Goal of the exercise: Take each line of the listing that has the string "Pluxee" and report it.

Data:
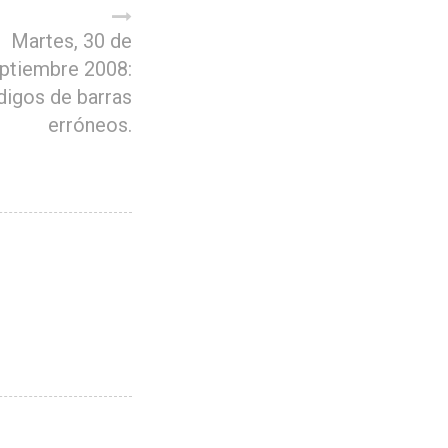
Martes, 30 de
ptiembre 2008:
igos de barras
erróneos.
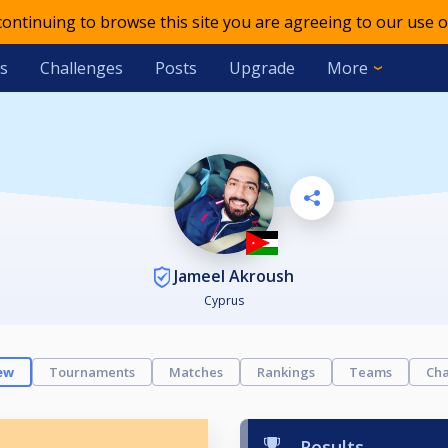
 continuing to browse this site you are agreeing to our use o
s
Challenges
Posts
Upgrade
More
Jameel Akroush
Cyprus
ew
Tournaments
Matches
Rankings
Teams
Cha
Results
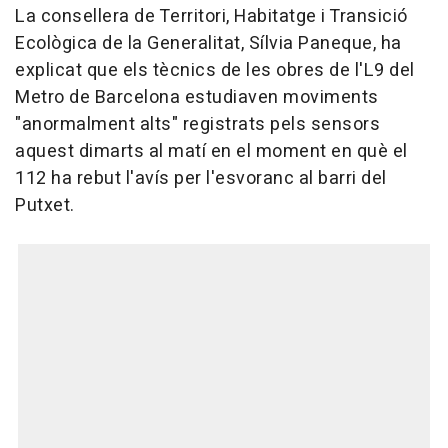
La consellera de Territori, Habitatge i Transició
Ecològica de la Generalitat, Sílvia Paneque, ha
explicat que els tècnics de les obres de l'L9 del
Metro de Barcelona estudiaven moviments
"anormalment alts" registrats pels sensors
aquest dimarts al matí en el moment en què el
112 ha rebut l'avís per l'esvoranc al barri del
Putxet.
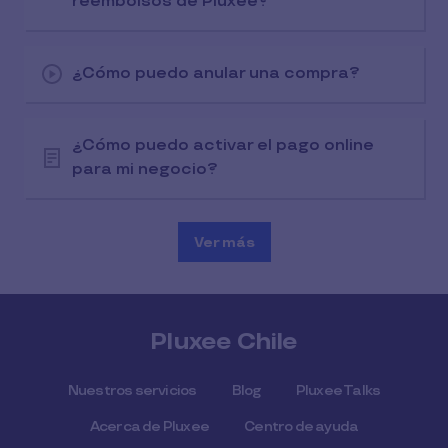
reembolsos de Pluxee?
¿Cómo puedo anular una compra?
¿Cómo puedo activar el pago online
para mi negocio?
Ver más
Pluxee Chile
Nuestros servicios
Blog
Pluxee Talks
Acerca de Pluxee
Centro de ayuda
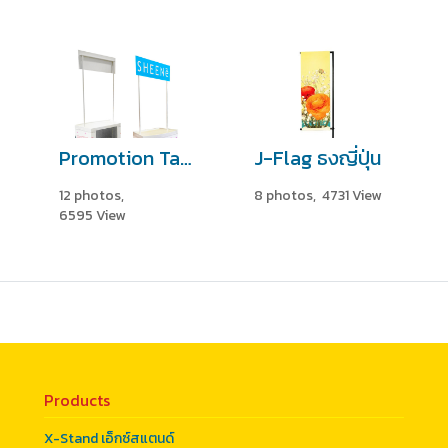
Promotion Table บูธชงชิม
J-Flag ธงญี่ปุ่น
12 photos,
8 photos, 4731 View
6595 View
Products
X-Stand เอ็กซ์สแตนด์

Solution to the problem:
reembolsos de Pluxee?
Pluxee Chile
Pluxee Talks
Acerca de Pluxee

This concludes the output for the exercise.